What is needed.
Please revise the entries below, replacing "Inspect" with "Examine" wherever it occurs and changing nothing else. Leave the pictures out of your answer.

** start **

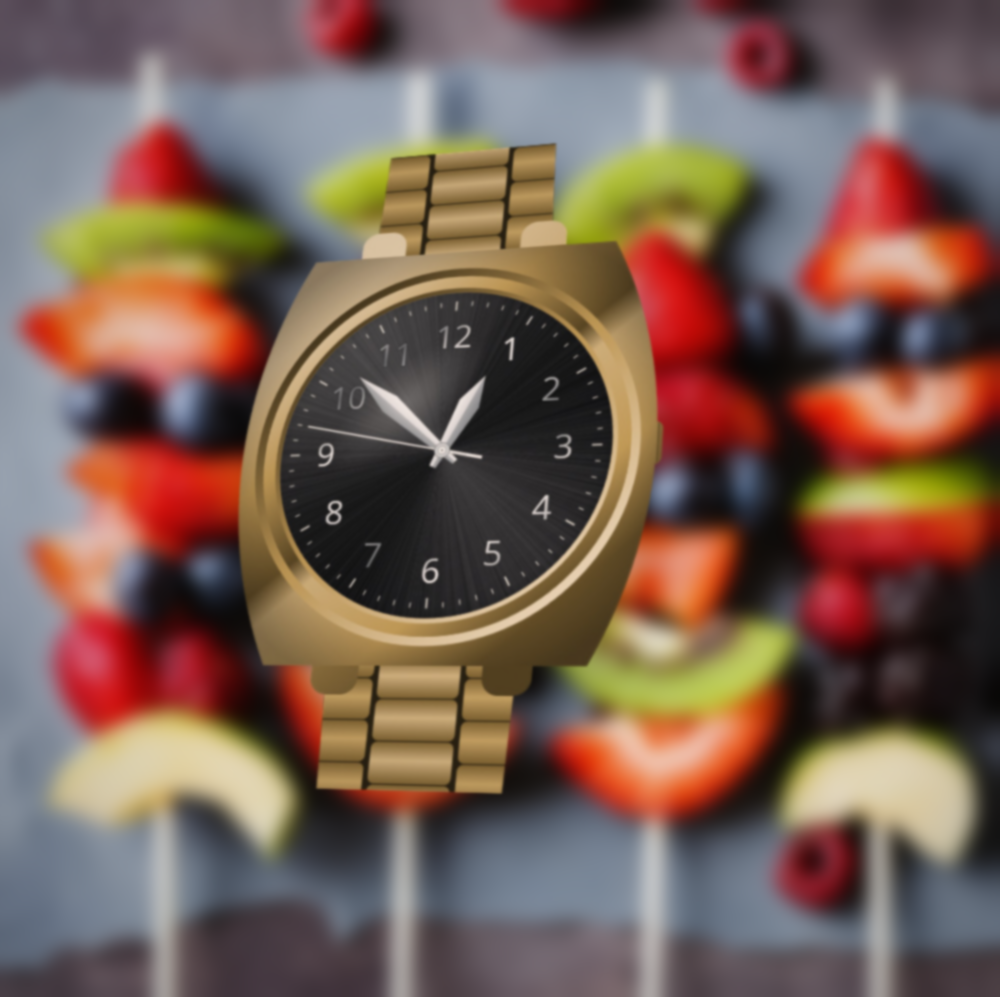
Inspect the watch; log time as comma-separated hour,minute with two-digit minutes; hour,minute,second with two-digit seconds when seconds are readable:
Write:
12,51,47
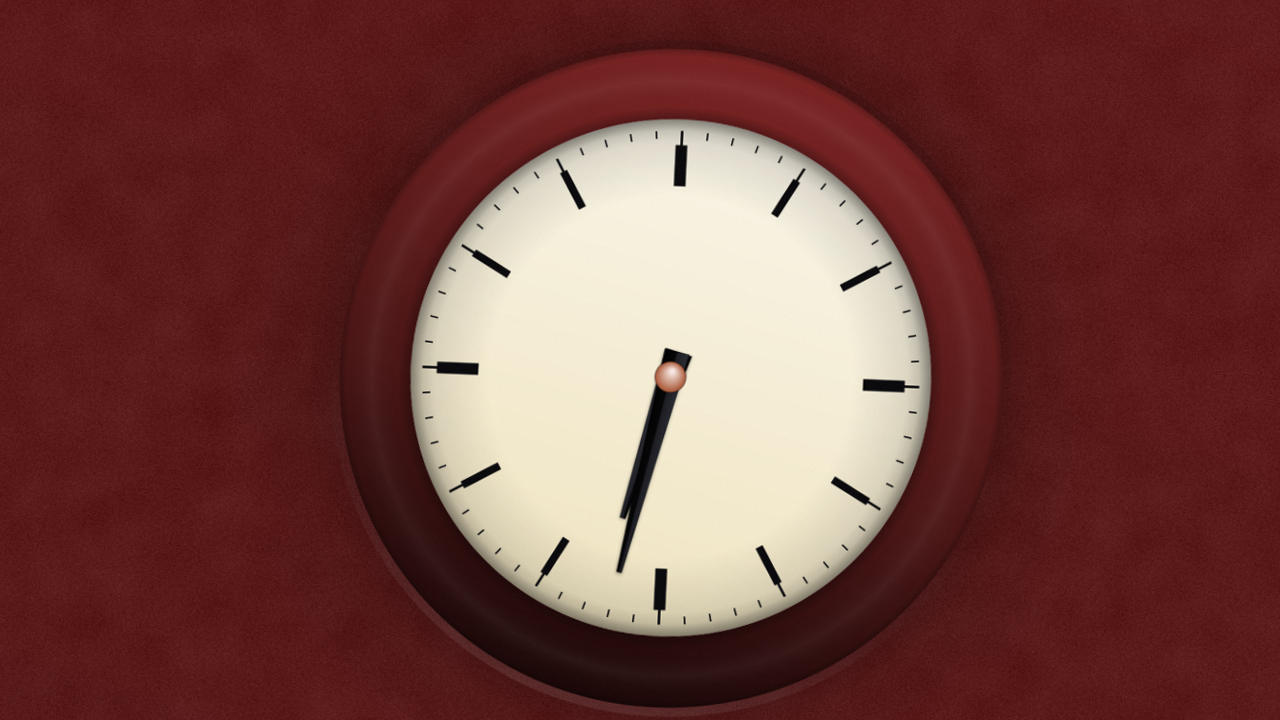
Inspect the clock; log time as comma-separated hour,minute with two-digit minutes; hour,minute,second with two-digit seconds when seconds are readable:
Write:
6,32
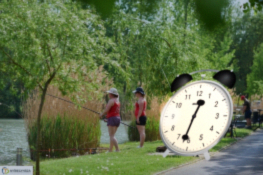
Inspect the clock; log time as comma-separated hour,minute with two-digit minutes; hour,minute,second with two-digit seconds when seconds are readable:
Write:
12,32
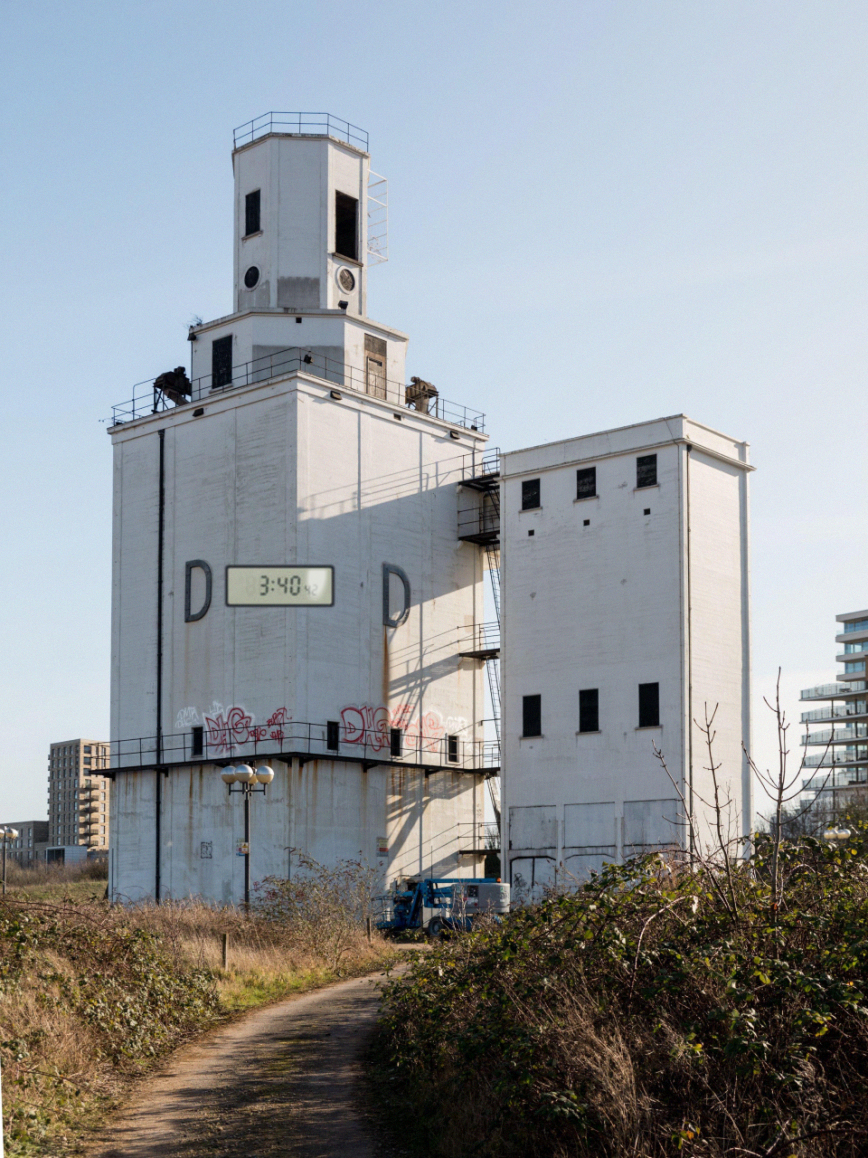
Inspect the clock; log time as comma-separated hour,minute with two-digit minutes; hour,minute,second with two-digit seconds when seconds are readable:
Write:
3,40,42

** end **

Solution for this problem.
Examine the watch; log time as comma-separated hour,minute with two-digit minutes; hour,minute,second with two-digit seconds when seconds are readable:
Write:
12,51,47
Examine the clock; log time as comma-separated hour,minute with two-digit minutes; hour,minute,second with two-digit seconds when seconds are readable:
Write:
6,32
Examine the clock; log time as comma-separated hour,minute with two-digit minutes; hour,minute,second with two-digit seconds when seconds are readable:
Write:
12,32
Examine the clock; log time as comma-separated hour,minute with two-digit minutes; hour,minute,second with two-digit seconds when seconds are readable:
Write:
3,40,42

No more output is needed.